In 1914, Henry James began work on a major novel about the immense new fortunes of America’s Gilded Age. After an absence of more than twenty years, James had returned for a visit to his native country; what he found there filled him with profound dismay. In The Ivory Tower, his last book, the characteristic pattern underlying so much of his fiction—in which American “innocence” is transformed by its encounter with European “experience”—receives a new twist: raised abroad, the hero comes home to America to confront, as James puts it, “the black and merciless things that are behind the great possessions.”
James died in 1916 with the first three books of The Ivory Towercompleted. He also left behind a “treatment,” in which he charted the further progress of his story.
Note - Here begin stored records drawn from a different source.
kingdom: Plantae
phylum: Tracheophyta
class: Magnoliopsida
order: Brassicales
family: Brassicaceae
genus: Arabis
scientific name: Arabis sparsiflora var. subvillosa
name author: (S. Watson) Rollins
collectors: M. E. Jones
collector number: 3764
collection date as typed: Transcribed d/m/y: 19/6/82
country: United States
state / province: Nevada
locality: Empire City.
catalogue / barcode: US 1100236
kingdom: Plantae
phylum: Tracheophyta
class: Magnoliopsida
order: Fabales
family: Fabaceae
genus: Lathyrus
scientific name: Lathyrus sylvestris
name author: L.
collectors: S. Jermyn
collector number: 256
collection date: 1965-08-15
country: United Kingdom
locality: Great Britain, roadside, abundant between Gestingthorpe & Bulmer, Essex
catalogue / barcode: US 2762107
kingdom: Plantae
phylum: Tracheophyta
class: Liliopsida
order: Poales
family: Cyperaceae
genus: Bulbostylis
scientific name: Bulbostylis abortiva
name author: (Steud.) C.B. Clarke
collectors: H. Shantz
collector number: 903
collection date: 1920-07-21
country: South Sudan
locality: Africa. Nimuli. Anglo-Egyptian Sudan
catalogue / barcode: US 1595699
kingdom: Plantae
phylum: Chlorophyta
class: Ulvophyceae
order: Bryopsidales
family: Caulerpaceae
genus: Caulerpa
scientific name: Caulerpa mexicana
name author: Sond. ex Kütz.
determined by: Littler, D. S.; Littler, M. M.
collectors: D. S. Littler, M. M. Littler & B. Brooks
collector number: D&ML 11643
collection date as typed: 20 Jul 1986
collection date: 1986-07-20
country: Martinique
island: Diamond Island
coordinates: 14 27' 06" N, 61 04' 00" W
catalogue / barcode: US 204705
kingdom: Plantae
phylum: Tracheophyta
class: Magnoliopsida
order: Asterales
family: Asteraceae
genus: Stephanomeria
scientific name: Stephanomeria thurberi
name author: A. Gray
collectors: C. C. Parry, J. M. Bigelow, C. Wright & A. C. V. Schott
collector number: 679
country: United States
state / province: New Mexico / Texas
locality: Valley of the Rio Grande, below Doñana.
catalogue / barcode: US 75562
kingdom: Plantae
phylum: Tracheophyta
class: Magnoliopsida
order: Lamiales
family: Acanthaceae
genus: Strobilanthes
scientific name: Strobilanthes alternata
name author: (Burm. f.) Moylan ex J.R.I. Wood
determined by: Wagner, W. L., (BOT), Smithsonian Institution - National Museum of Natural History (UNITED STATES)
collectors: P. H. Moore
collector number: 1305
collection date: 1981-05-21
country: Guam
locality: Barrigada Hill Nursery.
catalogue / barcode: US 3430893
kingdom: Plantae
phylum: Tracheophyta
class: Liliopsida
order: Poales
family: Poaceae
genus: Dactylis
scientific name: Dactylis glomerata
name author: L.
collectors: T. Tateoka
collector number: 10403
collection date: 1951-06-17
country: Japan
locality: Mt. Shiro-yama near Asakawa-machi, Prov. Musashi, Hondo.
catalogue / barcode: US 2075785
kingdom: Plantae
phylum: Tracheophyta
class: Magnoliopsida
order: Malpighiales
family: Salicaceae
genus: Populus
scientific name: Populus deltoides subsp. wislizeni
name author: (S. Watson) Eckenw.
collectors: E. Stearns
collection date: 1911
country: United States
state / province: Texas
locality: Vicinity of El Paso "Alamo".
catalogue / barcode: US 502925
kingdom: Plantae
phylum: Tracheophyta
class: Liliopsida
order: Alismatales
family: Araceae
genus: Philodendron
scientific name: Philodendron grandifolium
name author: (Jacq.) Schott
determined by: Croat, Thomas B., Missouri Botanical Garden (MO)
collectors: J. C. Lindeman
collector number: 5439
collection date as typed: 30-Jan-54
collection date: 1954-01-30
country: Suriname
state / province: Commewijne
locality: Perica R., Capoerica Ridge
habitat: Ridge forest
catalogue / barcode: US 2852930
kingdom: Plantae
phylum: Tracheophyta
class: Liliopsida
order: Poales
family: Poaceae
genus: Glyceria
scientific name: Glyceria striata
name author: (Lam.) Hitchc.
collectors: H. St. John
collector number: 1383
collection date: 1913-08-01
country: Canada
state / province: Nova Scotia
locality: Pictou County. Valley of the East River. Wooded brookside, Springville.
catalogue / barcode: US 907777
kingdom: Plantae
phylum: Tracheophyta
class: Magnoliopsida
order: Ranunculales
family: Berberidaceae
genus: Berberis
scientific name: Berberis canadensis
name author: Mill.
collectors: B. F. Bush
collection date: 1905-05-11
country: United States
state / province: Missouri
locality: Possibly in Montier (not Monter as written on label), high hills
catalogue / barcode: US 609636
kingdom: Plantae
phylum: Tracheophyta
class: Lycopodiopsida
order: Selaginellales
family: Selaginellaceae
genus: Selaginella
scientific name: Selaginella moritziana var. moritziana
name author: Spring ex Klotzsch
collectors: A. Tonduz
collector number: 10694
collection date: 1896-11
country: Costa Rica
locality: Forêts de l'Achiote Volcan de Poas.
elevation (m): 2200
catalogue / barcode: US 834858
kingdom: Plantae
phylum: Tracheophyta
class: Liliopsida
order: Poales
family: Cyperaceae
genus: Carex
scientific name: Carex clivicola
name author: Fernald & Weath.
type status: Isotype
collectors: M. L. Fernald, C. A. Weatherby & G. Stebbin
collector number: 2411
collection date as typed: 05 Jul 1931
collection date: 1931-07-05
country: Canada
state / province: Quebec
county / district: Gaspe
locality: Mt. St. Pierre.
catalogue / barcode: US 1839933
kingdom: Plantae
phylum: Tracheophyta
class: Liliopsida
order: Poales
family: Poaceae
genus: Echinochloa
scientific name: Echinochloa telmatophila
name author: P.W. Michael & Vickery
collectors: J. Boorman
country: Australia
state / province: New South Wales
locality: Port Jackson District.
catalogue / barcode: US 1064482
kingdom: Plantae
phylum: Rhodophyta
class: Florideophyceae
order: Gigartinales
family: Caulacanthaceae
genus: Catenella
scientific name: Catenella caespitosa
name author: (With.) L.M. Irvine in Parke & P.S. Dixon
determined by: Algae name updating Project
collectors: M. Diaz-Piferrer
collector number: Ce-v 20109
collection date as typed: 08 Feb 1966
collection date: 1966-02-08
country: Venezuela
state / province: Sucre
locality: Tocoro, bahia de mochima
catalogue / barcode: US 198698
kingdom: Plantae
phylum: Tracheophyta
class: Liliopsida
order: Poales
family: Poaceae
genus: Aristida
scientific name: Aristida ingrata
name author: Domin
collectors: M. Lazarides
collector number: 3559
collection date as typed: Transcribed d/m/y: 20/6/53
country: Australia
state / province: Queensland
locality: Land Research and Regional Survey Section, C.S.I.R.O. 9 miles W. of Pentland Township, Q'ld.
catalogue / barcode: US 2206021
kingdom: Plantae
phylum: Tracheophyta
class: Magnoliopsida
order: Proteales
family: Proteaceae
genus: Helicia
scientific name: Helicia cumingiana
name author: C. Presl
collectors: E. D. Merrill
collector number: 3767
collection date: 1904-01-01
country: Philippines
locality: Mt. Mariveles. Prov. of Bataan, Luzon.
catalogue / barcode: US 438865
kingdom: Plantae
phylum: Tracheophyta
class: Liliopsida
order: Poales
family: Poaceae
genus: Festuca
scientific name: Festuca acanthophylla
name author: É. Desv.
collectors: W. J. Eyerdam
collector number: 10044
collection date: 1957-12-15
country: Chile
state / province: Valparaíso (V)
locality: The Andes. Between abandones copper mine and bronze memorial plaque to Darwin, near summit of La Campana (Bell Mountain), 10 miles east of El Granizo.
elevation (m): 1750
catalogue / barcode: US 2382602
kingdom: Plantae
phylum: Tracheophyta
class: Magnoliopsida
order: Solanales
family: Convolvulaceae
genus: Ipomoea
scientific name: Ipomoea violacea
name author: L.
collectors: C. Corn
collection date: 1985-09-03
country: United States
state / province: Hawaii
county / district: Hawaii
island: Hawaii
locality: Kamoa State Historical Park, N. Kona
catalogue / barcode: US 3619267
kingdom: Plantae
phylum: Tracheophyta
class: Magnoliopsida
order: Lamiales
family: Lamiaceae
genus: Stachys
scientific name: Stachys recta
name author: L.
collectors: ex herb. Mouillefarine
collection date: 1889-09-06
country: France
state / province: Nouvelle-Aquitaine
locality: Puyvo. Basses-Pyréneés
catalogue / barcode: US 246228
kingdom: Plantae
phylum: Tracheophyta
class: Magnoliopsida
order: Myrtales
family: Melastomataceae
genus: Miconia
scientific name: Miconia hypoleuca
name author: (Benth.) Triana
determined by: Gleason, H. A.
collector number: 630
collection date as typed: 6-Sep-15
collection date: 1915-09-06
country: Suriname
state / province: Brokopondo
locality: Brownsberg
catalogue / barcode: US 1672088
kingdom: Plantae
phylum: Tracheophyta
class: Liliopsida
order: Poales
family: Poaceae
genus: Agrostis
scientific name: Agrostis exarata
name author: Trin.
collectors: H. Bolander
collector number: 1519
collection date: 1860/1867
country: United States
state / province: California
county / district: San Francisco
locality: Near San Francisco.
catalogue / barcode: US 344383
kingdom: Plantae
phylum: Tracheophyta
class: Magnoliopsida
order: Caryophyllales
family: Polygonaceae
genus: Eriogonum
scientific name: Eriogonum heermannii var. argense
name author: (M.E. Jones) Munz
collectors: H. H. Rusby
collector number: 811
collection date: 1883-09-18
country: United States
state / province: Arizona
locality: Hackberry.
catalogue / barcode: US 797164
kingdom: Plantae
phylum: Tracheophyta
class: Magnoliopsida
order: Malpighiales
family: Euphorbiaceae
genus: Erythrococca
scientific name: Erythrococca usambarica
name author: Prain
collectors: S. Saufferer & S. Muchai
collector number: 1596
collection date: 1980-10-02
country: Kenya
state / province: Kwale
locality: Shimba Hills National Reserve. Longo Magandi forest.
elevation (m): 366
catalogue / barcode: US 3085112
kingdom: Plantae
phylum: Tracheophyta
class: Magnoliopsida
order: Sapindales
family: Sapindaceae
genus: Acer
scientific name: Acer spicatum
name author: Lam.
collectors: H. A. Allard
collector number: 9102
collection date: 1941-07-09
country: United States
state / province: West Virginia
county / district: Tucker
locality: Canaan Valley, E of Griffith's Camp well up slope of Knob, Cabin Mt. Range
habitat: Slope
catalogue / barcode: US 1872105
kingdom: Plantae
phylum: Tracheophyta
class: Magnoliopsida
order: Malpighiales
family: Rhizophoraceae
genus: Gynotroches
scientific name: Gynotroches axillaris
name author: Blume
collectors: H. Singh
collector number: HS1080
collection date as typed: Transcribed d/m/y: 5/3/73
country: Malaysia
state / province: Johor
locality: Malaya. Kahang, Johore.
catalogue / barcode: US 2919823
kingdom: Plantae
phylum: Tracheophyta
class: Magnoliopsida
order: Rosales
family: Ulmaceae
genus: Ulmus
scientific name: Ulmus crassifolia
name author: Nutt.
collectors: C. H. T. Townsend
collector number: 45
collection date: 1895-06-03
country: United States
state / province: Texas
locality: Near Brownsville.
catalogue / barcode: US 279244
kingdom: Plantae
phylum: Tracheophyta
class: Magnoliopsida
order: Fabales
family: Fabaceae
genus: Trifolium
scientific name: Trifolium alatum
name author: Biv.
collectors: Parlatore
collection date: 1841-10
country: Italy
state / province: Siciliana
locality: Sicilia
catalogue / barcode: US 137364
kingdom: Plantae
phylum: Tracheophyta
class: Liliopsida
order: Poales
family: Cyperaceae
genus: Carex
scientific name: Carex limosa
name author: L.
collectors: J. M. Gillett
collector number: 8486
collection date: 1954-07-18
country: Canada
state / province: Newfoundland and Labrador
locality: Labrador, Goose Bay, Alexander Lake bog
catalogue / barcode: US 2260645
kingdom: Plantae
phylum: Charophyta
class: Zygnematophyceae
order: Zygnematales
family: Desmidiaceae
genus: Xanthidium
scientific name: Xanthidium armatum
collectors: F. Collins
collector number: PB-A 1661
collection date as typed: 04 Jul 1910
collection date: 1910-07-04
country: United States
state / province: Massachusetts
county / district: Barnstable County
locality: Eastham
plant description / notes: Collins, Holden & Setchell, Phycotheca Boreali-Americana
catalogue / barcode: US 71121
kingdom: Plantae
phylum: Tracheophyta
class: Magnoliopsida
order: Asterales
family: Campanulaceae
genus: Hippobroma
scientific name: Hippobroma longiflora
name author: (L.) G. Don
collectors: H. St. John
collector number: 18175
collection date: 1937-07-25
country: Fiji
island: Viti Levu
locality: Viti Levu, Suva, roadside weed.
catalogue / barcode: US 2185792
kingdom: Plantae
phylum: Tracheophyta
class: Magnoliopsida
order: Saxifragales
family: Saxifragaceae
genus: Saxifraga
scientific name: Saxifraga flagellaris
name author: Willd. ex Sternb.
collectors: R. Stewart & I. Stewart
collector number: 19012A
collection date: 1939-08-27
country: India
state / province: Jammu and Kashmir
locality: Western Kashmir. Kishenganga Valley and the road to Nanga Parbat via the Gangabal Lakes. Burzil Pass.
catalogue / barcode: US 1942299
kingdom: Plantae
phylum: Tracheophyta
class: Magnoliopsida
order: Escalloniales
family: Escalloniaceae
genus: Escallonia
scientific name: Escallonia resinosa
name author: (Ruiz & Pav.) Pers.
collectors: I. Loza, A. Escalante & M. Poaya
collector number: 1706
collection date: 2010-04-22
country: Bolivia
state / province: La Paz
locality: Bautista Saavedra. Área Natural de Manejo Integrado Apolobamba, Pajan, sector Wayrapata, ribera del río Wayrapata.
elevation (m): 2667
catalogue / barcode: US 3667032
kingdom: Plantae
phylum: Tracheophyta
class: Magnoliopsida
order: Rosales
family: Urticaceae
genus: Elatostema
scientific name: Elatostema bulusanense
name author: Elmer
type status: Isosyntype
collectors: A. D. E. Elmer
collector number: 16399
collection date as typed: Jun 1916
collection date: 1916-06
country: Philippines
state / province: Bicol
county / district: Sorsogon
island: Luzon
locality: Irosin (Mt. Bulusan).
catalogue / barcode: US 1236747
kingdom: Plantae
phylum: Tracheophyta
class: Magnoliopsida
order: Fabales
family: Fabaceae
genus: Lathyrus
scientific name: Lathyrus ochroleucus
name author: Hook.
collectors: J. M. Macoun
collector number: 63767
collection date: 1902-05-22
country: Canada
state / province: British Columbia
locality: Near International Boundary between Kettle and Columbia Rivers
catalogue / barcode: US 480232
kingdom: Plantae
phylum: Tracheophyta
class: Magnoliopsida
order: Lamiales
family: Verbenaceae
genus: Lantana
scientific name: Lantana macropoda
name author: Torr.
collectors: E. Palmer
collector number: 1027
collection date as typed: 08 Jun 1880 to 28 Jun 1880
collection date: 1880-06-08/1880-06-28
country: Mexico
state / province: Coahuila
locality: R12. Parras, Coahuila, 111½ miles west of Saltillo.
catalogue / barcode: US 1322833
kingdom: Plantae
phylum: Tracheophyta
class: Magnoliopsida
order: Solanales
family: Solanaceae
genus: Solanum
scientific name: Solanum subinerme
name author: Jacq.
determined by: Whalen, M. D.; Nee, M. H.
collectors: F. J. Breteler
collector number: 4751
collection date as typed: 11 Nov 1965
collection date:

This fascinating scenario, one of only two to survive among James’s papers, is also published here together with a striking critical essay by Ezra Pound.
Late, piercing, morally incisive look at the unscrupulous rich
— The Guardian
In The Ivory Tower, James was still experimenting with the impressions of his American tour....There is a vivid sense conveyed of the bright sea and summer air and the great, crazy, overdecorated "villas," but the keenest impression is of the various people that the hero meets....The effect is as remarkable as anything that James ever achieved.
— Louis Auchincloss
James's last novel...denounced, with all the delicacy and subtlety of his style, the world he had seen, at Biltmore, at Lenox, in the great houses of New York and Newport. He had reclaimed his American heritage, but he seems to have felt it wasn't worth reclaiming. "You seem all here so hideously rich," says his hero. [The Ivory Tower is] a dense and powerfully conceived work.